Work item >> Quote only the span from the first line of the entries to the line containing "- 💞️ I’m looking", both ends kept. Leave every picture out.

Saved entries
▽
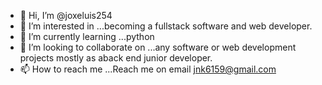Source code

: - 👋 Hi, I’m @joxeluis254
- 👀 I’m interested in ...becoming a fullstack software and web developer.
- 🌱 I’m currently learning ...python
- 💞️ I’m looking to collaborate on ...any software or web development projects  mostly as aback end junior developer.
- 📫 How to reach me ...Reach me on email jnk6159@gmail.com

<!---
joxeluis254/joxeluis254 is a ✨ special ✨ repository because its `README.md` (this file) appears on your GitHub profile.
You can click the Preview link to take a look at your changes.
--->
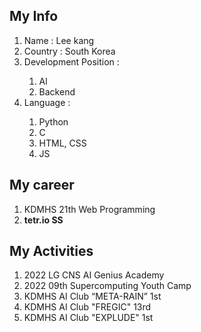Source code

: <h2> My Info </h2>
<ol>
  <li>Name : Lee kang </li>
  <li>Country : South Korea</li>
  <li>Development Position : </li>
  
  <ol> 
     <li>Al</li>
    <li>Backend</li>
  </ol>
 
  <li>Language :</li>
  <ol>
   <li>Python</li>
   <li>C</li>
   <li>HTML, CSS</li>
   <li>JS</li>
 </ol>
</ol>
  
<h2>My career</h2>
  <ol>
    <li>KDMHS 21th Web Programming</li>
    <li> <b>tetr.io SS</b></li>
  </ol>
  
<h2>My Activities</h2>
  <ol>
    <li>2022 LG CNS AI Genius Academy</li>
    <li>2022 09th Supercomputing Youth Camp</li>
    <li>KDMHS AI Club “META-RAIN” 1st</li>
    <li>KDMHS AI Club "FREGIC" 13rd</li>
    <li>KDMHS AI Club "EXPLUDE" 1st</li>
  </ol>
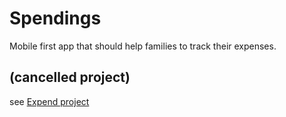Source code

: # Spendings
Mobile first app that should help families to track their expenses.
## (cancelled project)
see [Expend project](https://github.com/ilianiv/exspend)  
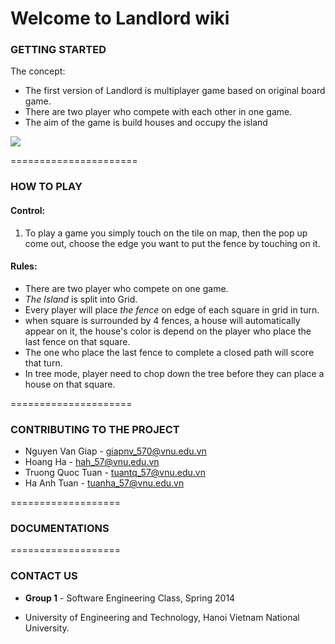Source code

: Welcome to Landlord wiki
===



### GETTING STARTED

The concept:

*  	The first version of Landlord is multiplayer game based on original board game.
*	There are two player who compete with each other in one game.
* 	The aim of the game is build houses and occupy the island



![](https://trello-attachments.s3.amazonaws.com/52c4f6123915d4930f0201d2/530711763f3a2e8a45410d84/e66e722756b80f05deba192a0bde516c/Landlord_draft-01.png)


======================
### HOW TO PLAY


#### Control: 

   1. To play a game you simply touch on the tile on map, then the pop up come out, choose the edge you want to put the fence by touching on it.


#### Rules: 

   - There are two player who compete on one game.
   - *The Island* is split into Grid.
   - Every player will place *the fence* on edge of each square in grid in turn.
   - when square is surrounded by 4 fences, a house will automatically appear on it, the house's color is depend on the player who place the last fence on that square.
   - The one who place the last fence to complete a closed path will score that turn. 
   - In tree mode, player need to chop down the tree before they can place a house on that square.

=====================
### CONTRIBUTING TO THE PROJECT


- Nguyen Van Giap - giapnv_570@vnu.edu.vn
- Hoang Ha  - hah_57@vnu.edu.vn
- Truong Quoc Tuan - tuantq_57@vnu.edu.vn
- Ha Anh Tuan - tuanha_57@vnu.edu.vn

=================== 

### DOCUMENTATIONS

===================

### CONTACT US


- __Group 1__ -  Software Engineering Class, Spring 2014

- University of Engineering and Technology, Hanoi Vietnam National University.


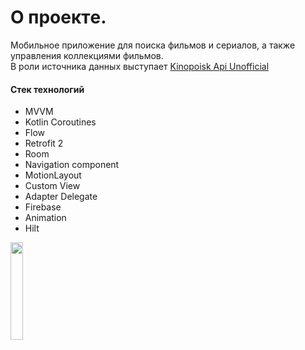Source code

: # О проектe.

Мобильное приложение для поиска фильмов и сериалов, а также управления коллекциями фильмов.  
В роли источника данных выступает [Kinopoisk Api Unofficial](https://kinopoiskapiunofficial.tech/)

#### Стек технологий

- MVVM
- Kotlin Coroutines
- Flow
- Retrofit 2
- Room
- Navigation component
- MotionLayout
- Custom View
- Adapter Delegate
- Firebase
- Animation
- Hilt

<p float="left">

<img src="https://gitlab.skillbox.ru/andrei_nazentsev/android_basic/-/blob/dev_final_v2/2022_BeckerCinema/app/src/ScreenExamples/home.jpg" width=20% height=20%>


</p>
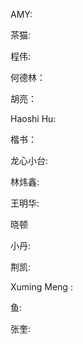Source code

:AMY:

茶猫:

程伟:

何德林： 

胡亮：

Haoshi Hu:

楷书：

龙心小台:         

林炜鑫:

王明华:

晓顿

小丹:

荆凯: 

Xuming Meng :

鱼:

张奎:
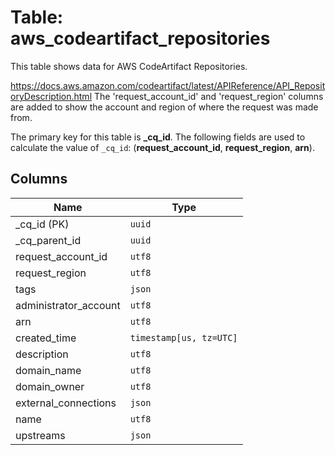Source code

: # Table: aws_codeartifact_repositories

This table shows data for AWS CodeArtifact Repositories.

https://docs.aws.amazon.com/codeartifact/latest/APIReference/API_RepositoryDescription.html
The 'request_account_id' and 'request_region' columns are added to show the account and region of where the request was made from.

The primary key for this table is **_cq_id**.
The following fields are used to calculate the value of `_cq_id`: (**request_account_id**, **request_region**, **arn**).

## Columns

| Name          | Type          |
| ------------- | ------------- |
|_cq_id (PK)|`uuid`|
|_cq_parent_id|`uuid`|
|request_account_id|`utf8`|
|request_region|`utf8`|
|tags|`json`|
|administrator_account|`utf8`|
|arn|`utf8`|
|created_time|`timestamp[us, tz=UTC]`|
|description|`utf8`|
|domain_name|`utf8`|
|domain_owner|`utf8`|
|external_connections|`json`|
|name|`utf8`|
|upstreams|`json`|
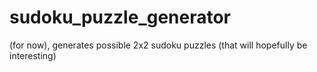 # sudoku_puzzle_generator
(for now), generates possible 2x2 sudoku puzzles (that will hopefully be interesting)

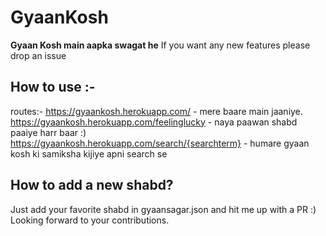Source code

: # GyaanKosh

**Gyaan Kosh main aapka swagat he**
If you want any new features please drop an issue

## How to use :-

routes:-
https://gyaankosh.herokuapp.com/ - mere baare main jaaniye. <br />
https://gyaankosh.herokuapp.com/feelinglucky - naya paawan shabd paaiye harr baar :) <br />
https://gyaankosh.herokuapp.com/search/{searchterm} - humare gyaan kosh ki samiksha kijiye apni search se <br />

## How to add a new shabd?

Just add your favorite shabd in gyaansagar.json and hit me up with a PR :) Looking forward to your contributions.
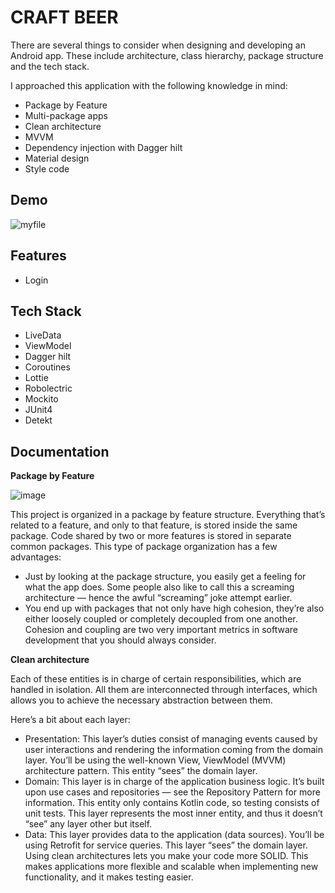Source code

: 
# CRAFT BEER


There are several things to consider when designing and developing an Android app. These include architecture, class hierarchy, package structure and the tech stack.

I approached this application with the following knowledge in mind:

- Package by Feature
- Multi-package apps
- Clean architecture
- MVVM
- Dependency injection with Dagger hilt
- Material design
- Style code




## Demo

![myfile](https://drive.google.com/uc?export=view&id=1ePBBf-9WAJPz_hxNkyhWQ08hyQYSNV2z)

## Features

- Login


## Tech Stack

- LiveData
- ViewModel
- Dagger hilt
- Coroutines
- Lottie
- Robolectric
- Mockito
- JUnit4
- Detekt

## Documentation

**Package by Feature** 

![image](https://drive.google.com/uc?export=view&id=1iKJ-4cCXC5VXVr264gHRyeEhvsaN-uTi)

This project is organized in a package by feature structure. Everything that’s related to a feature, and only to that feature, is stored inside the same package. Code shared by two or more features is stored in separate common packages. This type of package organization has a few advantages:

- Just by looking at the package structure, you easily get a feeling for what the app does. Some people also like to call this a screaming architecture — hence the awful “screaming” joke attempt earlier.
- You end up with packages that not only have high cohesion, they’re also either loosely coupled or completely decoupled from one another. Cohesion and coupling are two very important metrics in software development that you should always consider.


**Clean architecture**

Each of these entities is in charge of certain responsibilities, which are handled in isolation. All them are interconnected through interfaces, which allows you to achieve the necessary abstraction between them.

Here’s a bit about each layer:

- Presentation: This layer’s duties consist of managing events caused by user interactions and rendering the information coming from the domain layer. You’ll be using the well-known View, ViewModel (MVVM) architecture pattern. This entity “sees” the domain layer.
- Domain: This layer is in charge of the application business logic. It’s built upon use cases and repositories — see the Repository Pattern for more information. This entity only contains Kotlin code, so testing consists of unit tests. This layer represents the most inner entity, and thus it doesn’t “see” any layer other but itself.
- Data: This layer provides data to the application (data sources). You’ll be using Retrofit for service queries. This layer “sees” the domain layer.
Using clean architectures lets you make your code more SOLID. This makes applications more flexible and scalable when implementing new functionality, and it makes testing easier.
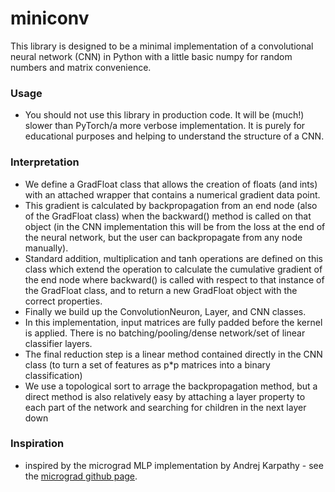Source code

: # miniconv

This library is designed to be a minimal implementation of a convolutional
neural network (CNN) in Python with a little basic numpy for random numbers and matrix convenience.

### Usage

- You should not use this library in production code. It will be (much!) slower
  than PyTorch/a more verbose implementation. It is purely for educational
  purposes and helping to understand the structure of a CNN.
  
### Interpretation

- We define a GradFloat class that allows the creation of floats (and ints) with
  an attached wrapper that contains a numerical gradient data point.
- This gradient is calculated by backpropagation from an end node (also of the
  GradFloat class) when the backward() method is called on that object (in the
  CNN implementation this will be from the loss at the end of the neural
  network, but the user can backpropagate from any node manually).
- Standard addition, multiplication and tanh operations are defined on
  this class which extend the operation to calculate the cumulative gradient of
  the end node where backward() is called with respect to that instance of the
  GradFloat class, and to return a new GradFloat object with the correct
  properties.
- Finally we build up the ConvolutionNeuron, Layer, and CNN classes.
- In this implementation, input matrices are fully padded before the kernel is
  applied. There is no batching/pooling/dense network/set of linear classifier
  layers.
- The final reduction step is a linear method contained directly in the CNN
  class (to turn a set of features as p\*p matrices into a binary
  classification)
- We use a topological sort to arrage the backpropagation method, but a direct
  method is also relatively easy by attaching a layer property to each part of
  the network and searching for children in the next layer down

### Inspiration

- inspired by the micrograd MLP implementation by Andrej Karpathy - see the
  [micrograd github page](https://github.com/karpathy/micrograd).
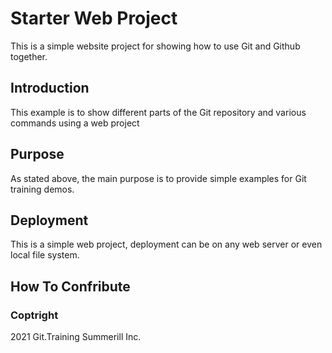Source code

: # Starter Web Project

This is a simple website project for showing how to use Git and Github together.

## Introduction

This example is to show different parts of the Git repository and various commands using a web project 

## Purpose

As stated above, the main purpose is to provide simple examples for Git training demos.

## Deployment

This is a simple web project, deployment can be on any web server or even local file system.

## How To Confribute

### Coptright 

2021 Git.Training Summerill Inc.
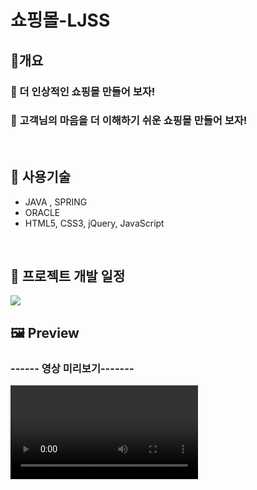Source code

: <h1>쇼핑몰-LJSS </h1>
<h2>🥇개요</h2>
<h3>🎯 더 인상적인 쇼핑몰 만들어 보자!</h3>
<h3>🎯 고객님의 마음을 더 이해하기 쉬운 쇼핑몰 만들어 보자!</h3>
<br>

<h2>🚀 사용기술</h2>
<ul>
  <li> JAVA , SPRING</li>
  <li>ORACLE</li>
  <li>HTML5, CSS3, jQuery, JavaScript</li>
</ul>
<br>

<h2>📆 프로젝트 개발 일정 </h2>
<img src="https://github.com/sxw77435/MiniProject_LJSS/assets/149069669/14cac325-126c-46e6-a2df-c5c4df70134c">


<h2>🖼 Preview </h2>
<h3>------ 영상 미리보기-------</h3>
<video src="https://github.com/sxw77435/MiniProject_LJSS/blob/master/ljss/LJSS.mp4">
△
Exercise answer >>
Source code

: - 👋 Hi, I’m @joxeluis254
- 👀 I’m interested in ...becoming a fullstack software and web developer.
- 🌱 I’m currently learning ...python
- 💞️ I’m looking to collaborate on ...any software or web development projects  mostly as aback end junior developer.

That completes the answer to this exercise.